Margaret Frisbie, executive director for Friends of the Chicago River, said the waterway is home to 70 species of fish as well as frogs, turtles, beavers, otters and birds that make their home on or near the water. “I think people are surprised by the amount of wildlife in the Chicago River,” she said.
Hoellein said the top litter categories his team found — by both mass and number — were glass, aluminum and plastic. They also found plenty of cardboard and paper, as well as novelties like a bike and a fire extinguisher. Hoellein and his students recycled or threw away the trash they collected, with the exception of a bowling ball Hoellein keeps in his office.
For the next stage of the project, conducted in summer 2012, they gathered pieces of clean litter in each of the top trash categories from the recycling bins at Loyola.

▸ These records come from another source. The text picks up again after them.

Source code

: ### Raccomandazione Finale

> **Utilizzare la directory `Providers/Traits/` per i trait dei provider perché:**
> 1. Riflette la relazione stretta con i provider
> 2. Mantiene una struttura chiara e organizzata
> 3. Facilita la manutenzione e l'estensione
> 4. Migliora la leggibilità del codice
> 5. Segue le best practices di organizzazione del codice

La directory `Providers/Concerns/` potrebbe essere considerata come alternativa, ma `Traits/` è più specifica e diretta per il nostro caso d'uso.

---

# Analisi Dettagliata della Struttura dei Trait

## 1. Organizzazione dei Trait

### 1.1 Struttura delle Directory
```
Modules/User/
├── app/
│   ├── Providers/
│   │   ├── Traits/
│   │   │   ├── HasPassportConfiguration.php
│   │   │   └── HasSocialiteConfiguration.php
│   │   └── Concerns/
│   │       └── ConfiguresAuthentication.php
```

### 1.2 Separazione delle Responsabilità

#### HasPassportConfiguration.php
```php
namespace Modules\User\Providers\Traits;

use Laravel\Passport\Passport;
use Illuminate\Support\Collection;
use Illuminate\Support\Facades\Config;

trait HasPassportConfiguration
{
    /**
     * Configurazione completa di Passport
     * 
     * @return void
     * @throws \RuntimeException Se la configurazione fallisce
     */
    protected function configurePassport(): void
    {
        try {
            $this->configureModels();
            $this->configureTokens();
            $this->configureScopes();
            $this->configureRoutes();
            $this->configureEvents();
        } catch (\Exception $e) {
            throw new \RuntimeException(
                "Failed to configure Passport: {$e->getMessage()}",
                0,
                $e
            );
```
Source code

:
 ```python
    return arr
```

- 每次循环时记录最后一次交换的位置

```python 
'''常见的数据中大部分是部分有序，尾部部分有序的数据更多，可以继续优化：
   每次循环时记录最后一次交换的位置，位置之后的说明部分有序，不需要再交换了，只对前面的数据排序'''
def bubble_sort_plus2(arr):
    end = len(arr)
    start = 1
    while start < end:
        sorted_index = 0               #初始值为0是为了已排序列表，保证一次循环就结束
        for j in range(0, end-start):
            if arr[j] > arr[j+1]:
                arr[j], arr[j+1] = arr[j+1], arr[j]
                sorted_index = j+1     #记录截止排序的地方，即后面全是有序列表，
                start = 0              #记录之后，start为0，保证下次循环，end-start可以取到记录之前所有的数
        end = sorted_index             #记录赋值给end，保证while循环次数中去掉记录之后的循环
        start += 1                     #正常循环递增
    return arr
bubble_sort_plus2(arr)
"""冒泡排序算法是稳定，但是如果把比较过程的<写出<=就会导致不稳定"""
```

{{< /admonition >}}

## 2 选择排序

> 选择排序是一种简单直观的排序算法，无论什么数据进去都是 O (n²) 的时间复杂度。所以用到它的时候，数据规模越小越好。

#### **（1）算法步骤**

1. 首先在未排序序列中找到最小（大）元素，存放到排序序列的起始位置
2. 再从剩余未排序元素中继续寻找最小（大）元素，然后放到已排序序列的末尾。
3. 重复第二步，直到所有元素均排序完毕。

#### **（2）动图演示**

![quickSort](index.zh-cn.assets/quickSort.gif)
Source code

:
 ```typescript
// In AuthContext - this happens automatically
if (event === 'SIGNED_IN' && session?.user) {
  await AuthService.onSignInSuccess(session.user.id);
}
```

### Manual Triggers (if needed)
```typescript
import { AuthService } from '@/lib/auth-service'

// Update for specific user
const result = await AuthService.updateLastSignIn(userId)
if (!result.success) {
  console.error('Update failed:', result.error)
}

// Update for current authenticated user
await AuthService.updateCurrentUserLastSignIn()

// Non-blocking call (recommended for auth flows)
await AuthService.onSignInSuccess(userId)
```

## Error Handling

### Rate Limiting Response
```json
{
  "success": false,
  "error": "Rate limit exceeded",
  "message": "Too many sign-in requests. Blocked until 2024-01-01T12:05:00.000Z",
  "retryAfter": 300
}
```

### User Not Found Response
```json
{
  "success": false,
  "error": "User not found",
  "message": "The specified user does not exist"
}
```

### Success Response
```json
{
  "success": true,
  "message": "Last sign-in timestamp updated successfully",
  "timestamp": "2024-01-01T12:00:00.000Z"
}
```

They then affixed these items, plus samples of natural materials, to a hard mesh frame and sank them in the river. Eight weeks later, they measured how well the biofilms on each of the different materials grew and released and absorbed oxygen from the water.
In May, at the annual meeting of the Society for Freshwater Science in Jacksonville, Fla., Hoellein reported some preliminary results: The biofilms growing on aluminum and glass appeared to release less oxygen than those growing on natural materials. Though it’s too early to know for sure, the finding could mean that living on a piece of trash alters the combination of species in a biofilm.
This summer, Hoellein and Loyola microbiologist John Kelly canoed along the North Branch and the North Shore Channel to measure water quality and take sand and sediment samples. They would ultimately like to compare the impact on water quality of biofilms growing on trash and those growing in sand and sediment.
Hoellein and Kelly hope to use DNA harvested from different biofilms to determine definitively which species are present on various growing surfaces.
“I’m interested in the effects of urbanization on aquatic ecosystems. Chicago is a great place to study this stuff because it’s a big city and we have a lot of fresh water between Lake Michigan and the river,” Kelly said.
Hoellein plans to take more collecting trips this fall. He will also combine the information about the types of trash the team found in specific areas of the river and about the biofilm species that live on the different garbage surfaces.
“We have a duty to understand how we’re affecting the ecosystem,” Hoellein said, so “we’ll be in a better position to know what management actions to take.”